"The answer, my friend, is blowin' in the wind." At least that's what Bob Dylan said.

Air currents, air circulation, and wind (fast air currents) are important to all kinds of life. Air that just hangs around without moving can get "stale." In another project, we can discuss the ways that air currents are valuable. Or, we could find a book that would tell us.

Meanwhile, we can make some instruments that can measure or show the direction of air movement. What are some of the ways we can tell that the air outside is moving, and not just
hanging out getting stale? We can see leaves moving on trees, or, if the wind is blowing hard, entire trees sway. Dust on the ground will sometimes move in little whirlpools, while leaves that have fallen are traveling along the ground. Litter-bugs have dropped papers, and they scoot around as though they were inhabited by ambulatory critters! In a stiff wind, people with long hair look like sea serpents. Look at the flagpole, and see our flag rippling in the wind!

Do we know about propellers on airplanes? They push on the air and make the planes go. (Boat propellers push the water.) Do we know about pinwheels? Pinwheels are fun. Let's make some.

On a white card, make three concentric circles with diameters of 2 1/2 inches, 2 1/4 inches, and 1/2 inch. Set the ends of a compass (the kind used to make circles) 1 1/4 inches apart.

Place the point of the compass anywhere on the outer circle, and make six consecutive marks around the outer circle. Using a ruler, connect opposite marks with a straight line. Draw a line along the ruler from the edge of the middle circle to edge of the inner circle at every mark, alternating so that one line is heavy and the next is dotted. Now connect every other point on the 1 1/4 inch circle with a heavy line.
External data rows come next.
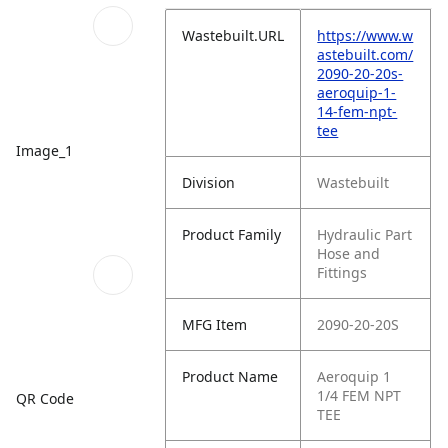
Wastebuilt.URL
https://www.w
astebuilt.com/
2090-20-20s-
aeroquip-1-
14-fem-npt-
tee
Image_1
Division
Wastebuilt
Product Family
Hydraulic Part
Hose and
Fittings
MFG Item
2090-20-20S
Product Name
Aeroquip 1
1/4 FEM NPT
QR Code
TEE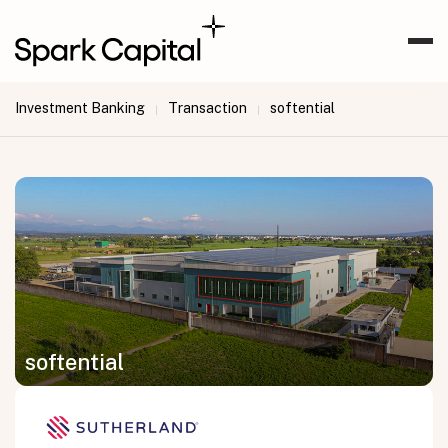
Investment Banking
Transaction
softential
|
|
softential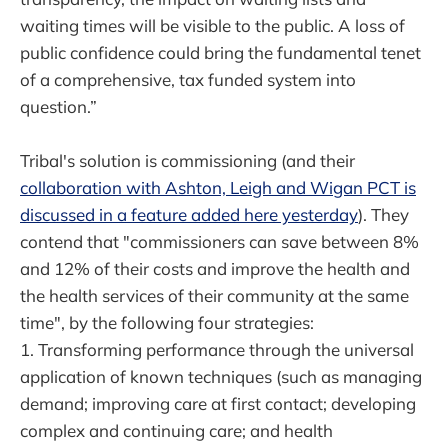
waiting times will be visible to the public. A loss of
public confidence could bring the fundamental tenet
of a comprehensive, tax funded system into
question.”
Tribal's solution is commissioning (and their
collaboration with Ashton, Leigh and Wigan PCT is
discussed in a feature added here yesterday
). They
contend that "commissioners can save between 8%
and 12% of their costs and improve the health and
the health services of their community at the same
time", by the following four strategies:
1. Transforming performance through the universal
application of known techniques (such as managing
demand; improving care at first contact; developing
complex and continuing care; and health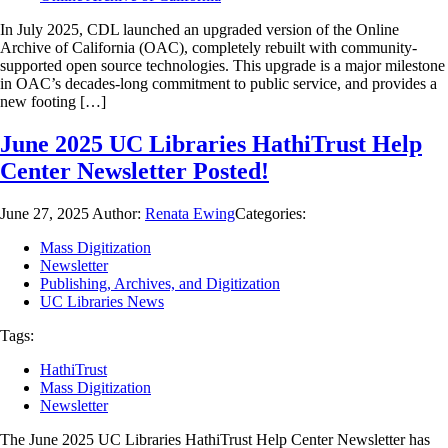
In July 2025, CDL launched an upgraded version of the Online
Archive of California (OAC), completely rebuilt with community-
supported open source technologies. This upgrade is a major milestone
in OAC’s decades-long commitment to public service, and provides a
new footing […]
June 2025 UC Libraries HathiTrust Help
Center Newsletter Posted!
June 27, 2025
Author:
Renata Ewing
Categories:
Mass Digitization
Newsletter
Publishing, Archives, and Digitization
UC Libraries News
Tags:
HathiTrust
Mass Digitization
Newsletter
The June 2025 UC Libraries HathiTrust Help Center Newsletter has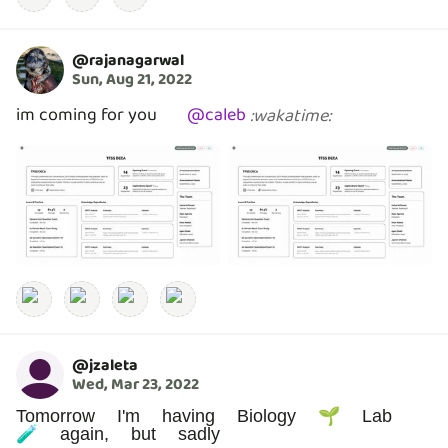
@
rajanagarwal
Sun, Aug 21, 2022
im coming for you
@
caleb
:
wakatime
:
@
jzaleta
Wed, Mar 23, 2022
Tomorrow I'm having Biology 🌱 Lab
🧪 again, but sadly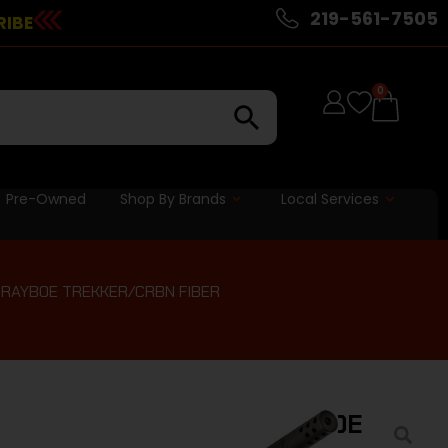
219-561-7505
RIBE
0
Pre-Owned
Shop By Brands
Local Services
 GRAYBOE TREKKER/CRBN FIBER
 REDLINE 20″ – 308 GRAYBOE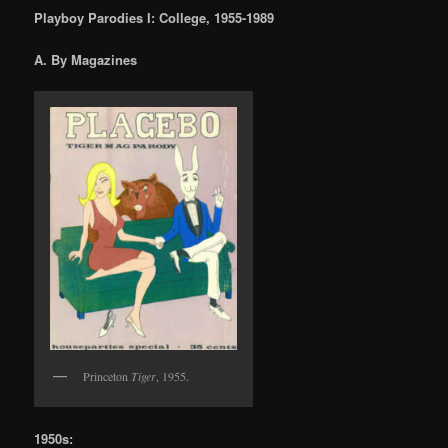
Playboy Parodies I: College, 1955-1989
A. By Magazines
Princeton
Tiger
, 1955.
1950s: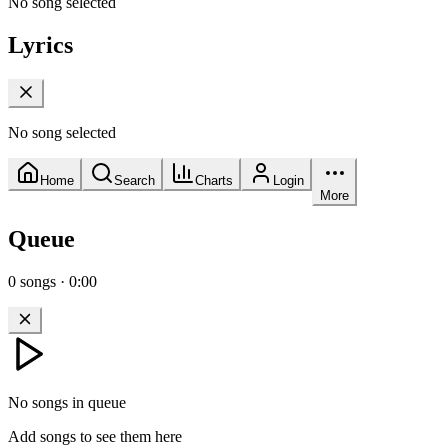
No song selected
Lyrics
No song selected
Home
Search
Charts
Login
More
Queue
0
songs
·
0:00
No songs in queue
Add songs to see them here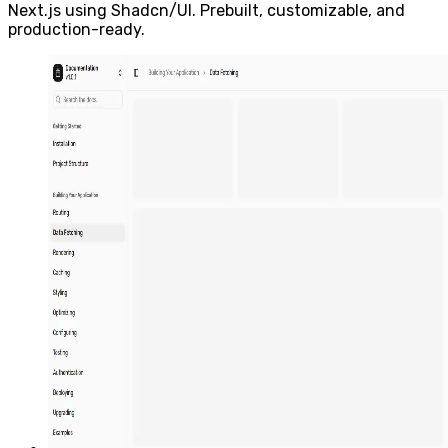
Next.js using Shadcn/UI. Prebuilt, customizable, and
production-ready.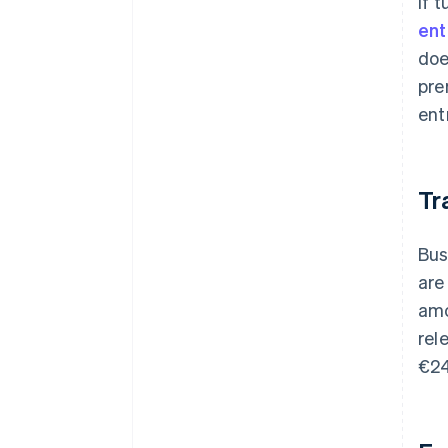
If 
ent
doe
pre
ent
Tr
Bus
are
amo
rel
€24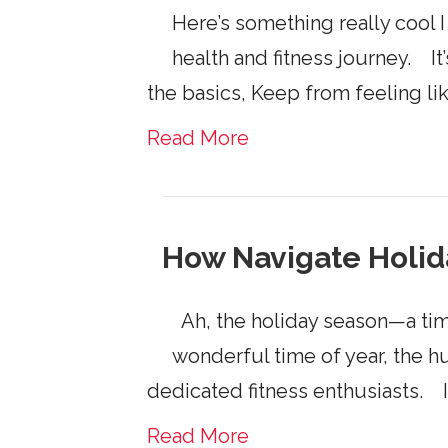
Here’s something really cool I
health and fitness journey. It’
the basics, Keep from feeling li
Read More
How Navigate Holi
Ah, the holiday season—a time 
wonderful time of year, the h
dedicated fitness enthusiasts. If
Read More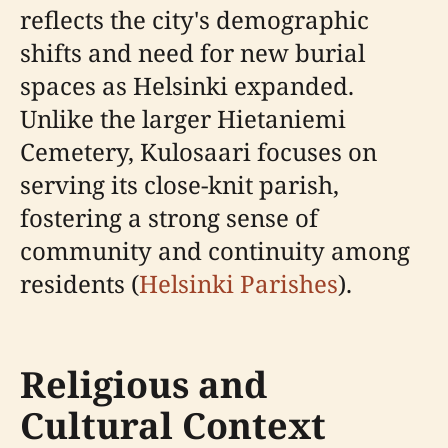
reflects the city's demographic
shifts and need for new burial
spaces as Helsinki expanded.
Unlike the larger Hietaniemi
Cemetery, Kulosaari focuses on
serving its close-knit parish,
fostering a strong sense of
community and continuity among
residents (
Helsinki Parishes
).
Religious and
Cultural Context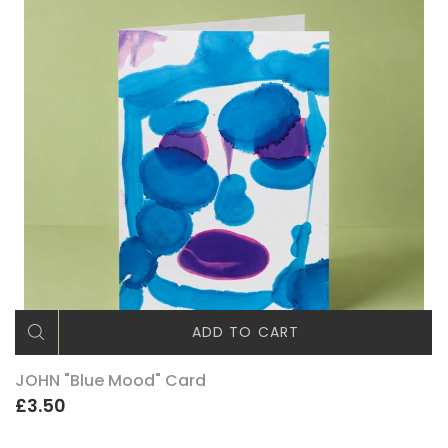
ADD TO CART
JOHN "Blue Mood" Card
£3.50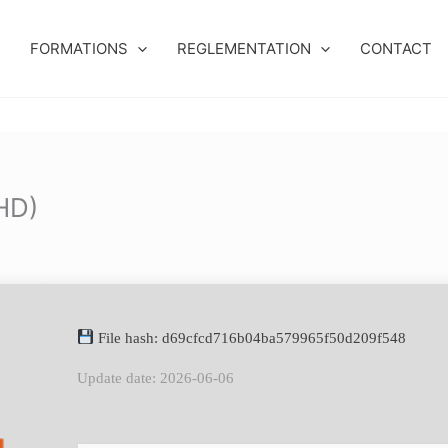
FORMATIONS
REGLEMENTATION
CONTACT
lHD)
File hash: d69cfcd716b04ba579965f50d209f548
Update date: 2026-06-06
Carefully cut out wind foils along the dark lines, and fold along the dotted lines as illustrated.

The detector can be mounted on the eraser end of a pencil with a pin. Be sure it spins freely.

The device can be used to detect wind currents in different parts of the school grounds or classroom. As you know, we can even run with them, or just swish them through the air to
make them spin.

Here's another indicator we can make. Stick a pin through the middle of a plastic straw, and attach it to a cork. Turn the straw on the pin a few times so that it turns freely.

Next, pinch one end of the straw together and fasten a paper clip to the pinched end. Glue or tape a lightweight index card in a horizontal position on the other end. Level and balance the straw by moving the paper clip.

Use a protractor to make a scale like the one illustrated. Attach the scale to a large side of a small cereal box. Glue the cork to the center of the scale.

When the box is held in a vertical position, you will see that the detector arm moves up and down and indicates the relative force of the rising or falling air.

When held in a horizontal position, it measures air that is moving horizontally.

Hold the detector in various locations (e.g., over lighted bulbs, beneath open refrigerator doors, over radiators or registers, below windows).

Why would we hold our indicator near a source of heat or a source of cold? Does heat or cold affect air movement? In what ways?

Measurements taken at different times and places can be recorded and compared.